▶ [About this exercise]
Look over the listing below and report how many of its lines contain the string "reveals", with no other words.

▶ [Source data]
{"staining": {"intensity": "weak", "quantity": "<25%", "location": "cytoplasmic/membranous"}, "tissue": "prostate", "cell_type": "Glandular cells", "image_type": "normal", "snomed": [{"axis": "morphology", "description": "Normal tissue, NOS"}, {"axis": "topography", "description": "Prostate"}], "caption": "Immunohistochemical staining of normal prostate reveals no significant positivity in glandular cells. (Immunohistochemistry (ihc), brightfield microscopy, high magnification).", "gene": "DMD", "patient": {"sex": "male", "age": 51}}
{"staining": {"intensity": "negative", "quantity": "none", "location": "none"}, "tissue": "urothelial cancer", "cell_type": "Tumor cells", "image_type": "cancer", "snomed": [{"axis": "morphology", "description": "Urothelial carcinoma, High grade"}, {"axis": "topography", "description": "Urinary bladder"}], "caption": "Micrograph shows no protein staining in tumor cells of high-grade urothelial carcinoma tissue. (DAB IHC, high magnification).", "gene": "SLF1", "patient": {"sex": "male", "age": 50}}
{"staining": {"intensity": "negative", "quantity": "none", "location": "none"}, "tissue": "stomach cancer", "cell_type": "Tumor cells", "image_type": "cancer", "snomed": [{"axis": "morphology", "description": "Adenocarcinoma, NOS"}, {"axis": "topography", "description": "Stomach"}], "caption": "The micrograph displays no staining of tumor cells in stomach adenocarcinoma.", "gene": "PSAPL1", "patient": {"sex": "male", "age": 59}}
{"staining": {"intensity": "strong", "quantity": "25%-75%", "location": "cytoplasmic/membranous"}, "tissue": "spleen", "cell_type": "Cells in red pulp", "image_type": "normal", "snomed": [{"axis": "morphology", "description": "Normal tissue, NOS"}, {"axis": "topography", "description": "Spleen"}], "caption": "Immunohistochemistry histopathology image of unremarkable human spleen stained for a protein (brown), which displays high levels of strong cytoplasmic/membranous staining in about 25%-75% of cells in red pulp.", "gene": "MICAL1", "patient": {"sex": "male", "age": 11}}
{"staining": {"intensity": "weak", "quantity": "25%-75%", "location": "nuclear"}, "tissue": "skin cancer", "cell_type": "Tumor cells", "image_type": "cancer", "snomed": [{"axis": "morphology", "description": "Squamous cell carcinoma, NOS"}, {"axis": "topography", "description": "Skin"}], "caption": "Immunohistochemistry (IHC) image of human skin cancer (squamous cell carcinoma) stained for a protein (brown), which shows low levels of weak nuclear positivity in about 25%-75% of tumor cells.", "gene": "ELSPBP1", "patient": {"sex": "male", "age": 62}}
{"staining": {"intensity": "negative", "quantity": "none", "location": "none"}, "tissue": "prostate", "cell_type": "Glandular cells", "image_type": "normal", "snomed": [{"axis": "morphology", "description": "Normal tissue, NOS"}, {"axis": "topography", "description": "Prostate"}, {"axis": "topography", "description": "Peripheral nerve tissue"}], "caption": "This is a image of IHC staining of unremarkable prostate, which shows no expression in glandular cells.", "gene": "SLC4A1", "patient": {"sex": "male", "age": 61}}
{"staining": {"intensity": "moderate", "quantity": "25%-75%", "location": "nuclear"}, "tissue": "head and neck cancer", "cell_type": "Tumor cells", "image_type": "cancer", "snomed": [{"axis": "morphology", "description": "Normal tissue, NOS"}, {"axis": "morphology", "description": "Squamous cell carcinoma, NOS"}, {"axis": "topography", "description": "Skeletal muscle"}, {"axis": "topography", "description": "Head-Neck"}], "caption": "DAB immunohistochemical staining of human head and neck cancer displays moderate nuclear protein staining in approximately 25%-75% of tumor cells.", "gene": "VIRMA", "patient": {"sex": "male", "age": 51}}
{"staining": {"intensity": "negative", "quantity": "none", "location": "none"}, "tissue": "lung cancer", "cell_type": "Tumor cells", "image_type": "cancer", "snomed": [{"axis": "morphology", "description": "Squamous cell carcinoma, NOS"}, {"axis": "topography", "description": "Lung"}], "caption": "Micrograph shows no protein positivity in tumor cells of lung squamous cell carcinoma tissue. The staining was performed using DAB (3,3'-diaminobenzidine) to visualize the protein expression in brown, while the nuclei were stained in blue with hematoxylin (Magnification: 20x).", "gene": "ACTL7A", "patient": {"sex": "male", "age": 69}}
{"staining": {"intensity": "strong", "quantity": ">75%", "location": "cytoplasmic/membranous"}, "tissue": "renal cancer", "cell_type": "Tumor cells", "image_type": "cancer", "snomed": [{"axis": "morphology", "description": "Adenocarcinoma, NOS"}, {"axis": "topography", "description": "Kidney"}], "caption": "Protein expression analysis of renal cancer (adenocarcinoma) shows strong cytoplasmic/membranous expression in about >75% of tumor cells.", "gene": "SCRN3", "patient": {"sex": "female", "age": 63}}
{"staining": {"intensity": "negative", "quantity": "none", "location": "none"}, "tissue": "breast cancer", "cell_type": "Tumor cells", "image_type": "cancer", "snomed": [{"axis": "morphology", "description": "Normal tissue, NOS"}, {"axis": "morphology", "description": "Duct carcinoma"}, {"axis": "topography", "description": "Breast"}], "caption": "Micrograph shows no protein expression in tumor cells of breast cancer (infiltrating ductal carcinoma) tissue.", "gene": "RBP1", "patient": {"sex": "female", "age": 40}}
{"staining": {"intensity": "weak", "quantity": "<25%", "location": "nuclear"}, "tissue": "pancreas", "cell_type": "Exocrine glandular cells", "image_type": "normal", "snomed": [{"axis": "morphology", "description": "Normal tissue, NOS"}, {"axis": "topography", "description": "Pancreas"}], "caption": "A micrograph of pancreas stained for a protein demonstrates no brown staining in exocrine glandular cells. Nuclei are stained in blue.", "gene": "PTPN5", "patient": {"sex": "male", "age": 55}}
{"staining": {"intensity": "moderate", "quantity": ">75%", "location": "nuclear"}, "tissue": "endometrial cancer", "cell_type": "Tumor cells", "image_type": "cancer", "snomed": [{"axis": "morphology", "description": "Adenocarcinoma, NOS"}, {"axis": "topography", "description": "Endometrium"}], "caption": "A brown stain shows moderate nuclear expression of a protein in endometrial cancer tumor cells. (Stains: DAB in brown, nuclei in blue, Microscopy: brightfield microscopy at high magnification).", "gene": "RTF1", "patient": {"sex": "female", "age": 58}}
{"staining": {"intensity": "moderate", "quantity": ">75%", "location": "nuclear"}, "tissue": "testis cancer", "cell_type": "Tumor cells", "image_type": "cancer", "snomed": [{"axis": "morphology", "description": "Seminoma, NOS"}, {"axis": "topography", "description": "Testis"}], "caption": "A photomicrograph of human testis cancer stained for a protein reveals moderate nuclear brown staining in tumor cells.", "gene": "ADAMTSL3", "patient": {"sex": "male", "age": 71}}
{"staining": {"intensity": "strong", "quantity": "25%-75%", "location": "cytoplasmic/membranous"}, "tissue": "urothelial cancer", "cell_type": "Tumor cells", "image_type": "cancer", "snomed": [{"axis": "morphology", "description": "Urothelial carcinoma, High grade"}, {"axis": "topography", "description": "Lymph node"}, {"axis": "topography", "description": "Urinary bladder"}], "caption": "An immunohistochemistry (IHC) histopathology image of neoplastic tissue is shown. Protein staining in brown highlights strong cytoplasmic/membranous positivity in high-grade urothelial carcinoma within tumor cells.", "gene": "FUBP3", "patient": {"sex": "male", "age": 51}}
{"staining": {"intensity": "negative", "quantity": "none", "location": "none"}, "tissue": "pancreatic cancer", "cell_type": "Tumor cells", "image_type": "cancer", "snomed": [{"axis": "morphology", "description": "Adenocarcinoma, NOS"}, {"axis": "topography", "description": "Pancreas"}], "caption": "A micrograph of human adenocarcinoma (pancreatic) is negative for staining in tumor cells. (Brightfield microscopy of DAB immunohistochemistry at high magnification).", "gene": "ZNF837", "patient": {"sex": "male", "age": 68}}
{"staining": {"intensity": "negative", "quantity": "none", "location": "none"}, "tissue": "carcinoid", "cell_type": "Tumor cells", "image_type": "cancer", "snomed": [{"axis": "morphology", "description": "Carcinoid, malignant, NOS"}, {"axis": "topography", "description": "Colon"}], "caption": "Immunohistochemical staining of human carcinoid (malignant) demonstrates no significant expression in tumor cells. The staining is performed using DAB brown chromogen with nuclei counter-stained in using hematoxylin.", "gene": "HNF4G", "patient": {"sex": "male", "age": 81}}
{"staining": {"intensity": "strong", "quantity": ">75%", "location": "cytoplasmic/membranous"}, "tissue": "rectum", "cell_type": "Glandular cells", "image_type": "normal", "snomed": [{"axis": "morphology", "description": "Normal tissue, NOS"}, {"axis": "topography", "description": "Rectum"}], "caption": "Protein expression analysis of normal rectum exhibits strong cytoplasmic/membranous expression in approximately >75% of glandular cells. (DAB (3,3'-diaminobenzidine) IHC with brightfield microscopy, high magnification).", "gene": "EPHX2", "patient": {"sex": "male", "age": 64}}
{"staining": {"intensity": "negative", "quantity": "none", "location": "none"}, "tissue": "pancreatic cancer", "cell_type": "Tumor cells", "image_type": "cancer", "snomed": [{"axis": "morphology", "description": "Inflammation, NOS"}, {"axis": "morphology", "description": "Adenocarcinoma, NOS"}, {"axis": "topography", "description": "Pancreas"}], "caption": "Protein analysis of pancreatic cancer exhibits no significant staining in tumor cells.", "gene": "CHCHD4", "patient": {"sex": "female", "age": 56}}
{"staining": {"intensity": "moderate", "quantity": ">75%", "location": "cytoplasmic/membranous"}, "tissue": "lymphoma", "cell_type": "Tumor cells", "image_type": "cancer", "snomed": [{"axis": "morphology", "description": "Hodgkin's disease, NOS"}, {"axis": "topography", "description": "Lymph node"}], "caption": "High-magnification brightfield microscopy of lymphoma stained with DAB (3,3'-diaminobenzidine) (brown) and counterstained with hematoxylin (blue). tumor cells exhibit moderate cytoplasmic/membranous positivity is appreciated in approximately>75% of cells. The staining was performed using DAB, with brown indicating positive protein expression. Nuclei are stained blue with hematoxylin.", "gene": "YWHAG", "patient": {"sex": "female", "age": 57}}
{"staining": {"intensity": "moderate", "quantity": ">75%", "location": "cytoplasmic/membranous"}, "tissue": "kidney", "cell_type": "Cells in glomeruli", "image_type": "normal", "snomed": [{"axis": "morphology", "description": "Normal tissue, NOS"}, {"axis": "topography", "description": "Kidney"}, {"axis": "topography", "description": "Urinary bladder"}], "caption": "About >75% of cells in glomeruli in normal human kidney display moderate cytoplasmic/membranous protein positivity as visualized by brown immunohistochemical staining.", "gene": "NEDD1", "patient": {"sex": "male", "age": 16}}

▶ [Your response]
2